Donn Arden (1916 or 1917 – November 2, 1994) was an American choreographer and producer.

Biography 
Born Arlyle Arden Peterson Arden to a railway executive and a housewife, he grew up in St. Louis.

By the age of nine he was already making money with dancing, he was considered a good tap dancer.
Arden never married, but he was always surrounded by beautiful women, and by his own account couldn't be bothered with marriage, although he had been engaged in his younger years.
Arden lived in California and Las Vegas for most of his adult life.

Career 
Arden studied dancing with Robert Alton, who later became a Broadway director. Arden decided he was better suited to organize and direct dance shows rather than perform in them. Arden got his first break in Cleveland, where he staged floor shows in clubs operated by racketeer Moe Dalitz. "My success was due to…I hate to use the word 'mafia'," Arden once said. "Moe was a great guy to work for. He believed in spending money."

Arden's dance troupe headlined the Desert Inn's opening in 1950. He later developed the Lido de Paris show (based on the show in the Lido in Paris), which ran at the Stardust from 1958 to 1991, and the Jubilee! show at Bally's.

Donn Arden was credited with developing the Las Vegas showgirl image — a statuesque dancer in sequins, feathers and wearing a tall headpiece.

##############################

**Brief A**
Can you render the part of the listing that opens with the line containing "exceptionnelle. Cet équilibre" and closes with the line containing "résiste aux températures" as a Markdown table with the columns Row and Line, leaving out any blank lines?
The Donn Arden biography and the listing that follows are unrelated material.

Stored data entries
##############################

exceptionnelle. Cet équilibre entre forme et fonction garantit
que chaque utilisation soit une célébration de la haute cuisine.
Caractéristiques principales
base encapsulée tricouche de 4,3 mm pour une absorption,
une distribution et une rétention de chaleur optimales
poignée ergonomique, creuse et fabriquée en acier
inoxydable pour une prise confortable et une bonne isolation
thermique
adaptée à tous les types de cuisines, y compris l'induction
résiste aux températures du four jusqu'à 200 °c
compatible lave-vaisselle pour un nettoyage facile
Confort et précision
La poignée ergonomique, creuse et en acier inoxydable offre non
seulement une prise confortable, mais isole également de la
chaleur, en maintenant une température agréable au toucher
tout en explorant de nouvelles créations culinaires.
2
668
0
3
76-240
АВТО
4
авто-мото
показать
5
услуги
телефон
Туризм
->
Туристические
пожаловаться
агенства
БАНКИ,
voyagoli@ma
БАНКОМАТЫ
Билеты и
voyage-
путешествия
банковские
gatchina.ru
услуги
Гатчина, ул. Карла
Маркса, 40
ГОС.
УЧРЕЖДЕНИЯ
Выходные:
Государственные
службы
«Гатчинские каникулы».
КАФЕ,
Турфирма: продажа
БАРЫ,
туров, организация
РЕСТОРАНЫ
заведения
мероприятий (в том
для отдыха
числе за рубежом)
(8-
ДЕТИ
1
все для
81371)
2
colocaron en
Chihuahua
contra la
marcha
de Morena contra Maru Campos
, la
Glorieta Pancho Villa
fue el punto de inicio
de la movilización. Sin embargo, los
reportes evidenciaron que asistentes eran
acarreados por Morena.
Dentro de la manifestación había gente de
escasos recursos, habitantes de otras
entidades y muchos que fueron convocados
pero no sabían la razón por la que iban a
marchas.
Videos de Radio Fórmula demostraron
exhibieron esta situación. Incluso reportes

##############################

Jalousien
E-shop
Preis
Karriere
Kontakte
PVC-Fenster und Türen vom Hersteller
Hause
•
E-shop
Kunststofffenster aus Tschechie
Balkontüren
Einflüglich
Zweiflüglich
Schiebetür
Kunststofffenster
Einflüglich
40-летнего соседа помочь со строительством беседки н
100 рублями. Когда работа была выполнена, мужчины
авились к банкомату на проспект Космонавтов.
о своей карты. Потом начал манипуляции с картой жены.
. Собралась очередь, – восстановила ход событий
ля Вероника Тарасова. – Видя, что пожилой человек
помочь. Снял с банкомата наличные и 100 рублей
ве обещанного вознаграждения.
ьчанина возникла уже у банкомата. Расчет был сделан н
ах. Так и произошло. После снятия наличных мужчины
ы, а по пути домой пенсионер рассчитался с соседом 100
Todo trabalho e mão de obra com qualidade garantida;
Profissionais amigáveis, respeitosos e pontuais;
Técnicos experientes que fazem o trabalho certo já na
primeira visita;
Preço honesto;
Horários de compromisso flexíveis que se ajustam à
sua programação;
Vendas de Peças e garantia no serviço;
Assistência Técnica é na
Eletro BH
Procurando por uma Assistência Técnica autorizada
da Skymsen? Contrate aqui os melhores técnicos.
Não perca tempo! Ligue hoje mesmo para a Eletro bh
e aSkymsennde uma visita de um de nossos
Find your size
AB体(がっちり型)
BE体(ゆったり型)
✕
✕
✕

##############################

**Brief B**
Could you finish out the next part of the Donn Arden biography, picking up after its last sentence?

**Exercise answer A**
| Row | Line |
|---|---|
| 1 | exceptionnelle. Cet équilibre entre forme et fonction garantit |
| 2 | que chaque utilisation soit une célébration de la haute cuisine. |
| 3 | Caractéristiques principales |
| 4 | base encapsulée tricouche de 4,3 mm pour une absorption, |
| 5 | une distribution et une rétention de chaleur optimales |
| 6 | poignée ergonomique, creuse et fabriquée en acier |
| 7 | inoxydable pour une prise confortable et une bonne isolation |
| 8 | thermique |
| 9 | adaptée à tous les types de cuisines, y compris l'induction |
| 10 | résiste aux températures du four jusqu'à 200 °c |

**Exercise answer B**
Jubilee! ran for 34 years in the Jubilee! Theatre at Bally's in Las Vegas. The show closed on February 11, 2016, drawing legions of former cast members, designers, and fans.

Noteworthy 
Actress and model Valerie Perrine started her career with Arden. He remembered her as "a secretary from Scottsdale with a lisp".
Actress Goldie Hawn is reputed to have been part of his troupe at the Desert Inn but was fired by Arden after only a few weeks. He remembered her as "a skinny fruitcake".
Bob Mackie was one time costume designer for Donn Arden
Screenwriter Joseph Stefano, who wrote the Psycho screenplay for Alfred Hitchcock, wrote music and lyrics for Arden's stage shows.
 Ray Vasquez Lead Singer for Donn Arden productions.

Awards 
The Las Vegas Chamber of Commerce presented Arden with its first Personality of the Year award in the 1970s.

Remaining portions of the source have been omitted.